## REQUIREMENT
Filter the entries below, keeping only lines with the word "onze".

## Stored data entries

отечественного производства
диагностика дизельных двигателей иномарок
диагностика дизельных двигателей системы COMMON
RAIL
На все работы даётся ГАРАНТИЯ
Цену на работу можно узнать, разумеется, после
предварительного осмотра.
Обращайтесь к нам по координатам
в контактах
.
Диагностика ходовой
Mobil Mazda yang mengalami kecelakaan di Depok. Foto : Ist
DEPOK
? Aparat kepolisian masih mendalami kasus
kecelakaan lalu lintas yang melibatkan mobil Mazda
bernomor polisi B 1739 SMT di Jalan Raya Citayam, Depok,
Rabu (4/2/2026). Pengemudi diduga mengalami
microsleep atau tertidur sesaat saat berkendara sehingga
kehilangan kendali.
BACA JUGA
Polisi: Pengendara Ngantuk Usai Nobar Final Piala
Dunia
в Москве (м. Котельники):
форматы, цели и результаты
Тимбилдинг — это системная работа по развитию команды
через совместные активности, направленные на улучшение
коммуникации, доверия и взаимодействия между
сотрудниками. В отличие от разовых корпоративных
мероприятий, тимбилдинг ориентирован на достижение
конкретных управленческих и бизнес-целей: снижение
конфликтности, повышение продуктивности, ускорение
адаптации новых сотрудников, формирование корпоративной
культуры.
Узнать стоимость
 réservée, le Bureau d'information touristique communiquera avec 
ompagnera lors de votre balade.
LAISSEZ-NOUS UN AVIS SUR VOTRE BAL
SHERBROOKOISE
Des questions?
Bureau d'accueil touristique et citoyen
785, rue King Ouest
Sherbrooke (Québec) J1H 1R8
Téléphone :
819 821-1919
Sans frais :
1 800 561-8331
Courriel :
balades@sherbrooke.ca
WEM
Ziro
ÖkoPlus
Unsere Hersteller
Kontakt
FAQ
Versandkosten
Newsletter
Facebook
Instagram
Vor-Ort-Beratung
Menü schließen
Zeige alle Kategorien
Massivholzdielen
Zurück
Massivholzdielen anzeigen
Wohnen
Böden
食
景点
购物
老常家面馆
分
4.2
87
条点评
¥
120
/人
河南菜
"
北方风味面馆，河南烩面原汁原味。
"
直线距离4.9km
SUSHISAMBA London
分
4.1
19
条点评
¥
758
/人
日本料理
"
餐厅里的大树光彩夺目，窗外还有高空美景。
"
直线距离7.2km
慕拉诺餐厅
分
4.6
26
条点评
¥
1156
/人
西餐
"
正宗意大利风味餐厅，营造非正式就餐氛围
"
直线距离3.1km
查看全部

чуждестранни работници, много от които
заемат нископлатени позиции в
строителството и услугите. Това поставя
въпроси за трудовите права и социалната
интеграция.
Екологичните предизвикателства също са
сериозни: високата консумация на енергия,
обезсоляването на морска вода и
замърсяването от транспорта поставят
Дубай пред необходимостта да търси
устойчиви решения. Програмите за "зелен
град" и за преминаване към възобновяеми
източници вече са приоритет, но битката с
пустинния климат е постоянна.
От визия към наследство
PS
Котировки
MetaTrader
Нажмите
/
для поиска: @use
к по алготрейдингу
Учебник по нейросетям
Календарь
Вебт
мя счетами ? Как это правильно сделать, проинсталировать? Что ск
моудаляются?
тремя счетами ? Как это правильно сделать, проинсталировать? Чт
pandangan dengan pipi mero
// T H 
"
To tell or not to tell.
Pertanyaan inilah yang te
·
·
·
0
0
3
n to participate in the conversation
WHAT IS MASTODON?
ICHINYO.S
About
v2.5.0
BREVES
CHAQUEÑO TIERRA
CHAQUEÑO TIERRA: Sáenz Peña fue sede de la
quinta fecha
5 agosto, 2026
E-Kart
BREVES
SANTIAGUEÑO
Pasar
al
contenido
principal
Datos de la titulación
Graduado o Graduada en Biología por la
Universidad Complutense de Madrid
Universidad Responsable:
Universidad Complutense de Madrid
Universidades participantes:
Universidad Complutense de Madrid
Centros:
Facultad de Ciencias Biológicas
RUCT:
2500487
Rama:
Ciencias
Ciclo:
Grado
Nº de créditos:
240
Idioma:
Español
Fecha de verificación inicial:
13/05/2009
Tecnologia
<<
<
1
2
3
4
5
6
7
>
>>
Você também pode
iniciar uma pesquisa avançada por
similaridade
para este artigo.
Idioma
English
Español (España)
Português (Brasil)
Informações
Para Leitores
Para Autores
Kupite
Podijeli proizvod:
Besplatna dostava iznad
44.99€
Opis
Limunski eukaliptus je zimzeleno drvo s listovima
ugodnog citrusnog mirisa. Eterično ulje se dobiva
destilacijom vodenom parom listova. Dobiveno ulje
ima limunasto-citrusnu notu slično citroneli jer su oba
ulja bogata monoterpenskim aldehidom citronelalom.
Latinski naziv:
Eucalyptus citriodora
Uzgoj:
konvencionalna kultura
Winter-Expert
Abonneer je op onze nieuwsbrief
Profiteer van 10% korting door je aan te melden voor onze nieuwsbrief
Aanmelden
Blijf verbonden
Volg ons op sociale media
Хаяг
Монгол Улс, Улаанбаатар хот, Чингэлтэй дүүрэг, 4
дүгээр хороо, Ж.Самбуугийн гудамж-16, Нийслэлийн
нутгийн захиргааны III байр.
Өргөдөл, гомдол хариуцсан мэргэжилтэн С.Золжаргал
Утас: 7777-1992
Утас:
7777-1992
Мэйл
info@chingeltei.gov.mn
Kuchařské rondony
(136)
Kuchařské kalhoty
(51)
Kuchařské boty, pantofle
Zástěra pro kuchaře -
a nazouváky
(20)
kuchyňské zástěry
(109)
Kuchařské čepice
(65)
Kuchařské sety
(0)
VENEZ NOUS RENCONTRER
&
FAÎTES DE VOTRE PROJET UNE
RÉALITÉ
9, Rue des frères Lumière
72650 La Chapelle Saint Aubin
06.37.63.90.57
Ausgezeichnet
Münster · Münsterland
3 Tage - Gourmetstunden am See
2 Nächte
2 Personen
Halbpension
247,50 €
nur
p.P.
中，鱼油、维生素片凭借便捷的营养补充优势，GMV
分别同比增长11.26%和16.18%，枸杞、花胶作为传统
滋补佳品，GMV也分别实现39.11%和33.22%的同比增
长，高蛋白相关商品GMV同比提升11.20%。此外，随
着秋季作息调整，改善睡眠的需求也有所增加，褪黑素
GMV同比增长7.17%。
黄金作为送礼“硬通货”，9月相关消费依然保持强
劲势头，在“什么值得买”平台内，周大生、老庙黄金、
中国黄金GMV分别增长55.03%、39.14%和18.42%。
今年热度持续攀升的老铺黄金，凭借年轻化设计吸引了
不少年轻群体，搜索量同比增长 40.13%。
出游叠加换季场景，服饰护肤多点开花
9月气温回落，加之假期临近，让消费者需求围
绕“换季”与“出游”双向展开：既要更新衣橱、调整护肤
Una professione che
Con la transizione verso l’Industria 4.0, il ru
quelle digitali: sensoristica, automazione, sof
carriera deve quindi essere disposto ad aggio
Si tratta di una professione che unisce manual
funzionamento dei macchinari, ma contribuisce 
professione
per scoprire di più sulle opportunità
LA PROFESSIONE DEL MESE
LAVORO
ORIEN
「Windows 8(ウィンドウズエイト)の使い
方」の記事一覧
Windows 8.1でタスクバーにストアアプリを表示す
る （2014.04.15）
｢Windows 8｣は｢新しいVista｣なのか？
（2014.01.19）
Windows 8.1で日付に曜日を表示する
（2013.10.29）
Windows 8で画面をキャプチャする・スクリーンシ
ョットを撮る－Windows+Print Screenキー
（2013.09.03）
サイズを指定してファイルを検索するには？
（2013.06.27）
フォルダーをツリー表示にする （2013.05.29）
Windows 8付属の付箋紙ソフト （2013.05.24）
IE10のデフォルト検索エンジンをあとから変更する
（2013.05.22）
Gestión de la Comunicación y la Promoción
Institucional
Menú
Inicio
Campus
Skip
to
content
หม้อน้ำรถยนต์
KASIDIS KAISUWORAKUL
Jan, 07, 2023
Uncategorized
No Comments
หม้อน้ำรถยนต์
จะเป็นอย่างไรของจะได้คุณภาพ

## EXPECTED OUTPUT
Abonneer je op onze nieuwsbrief
Profiteer van 10% korting door je aan te melden voor onze nieuwsbrief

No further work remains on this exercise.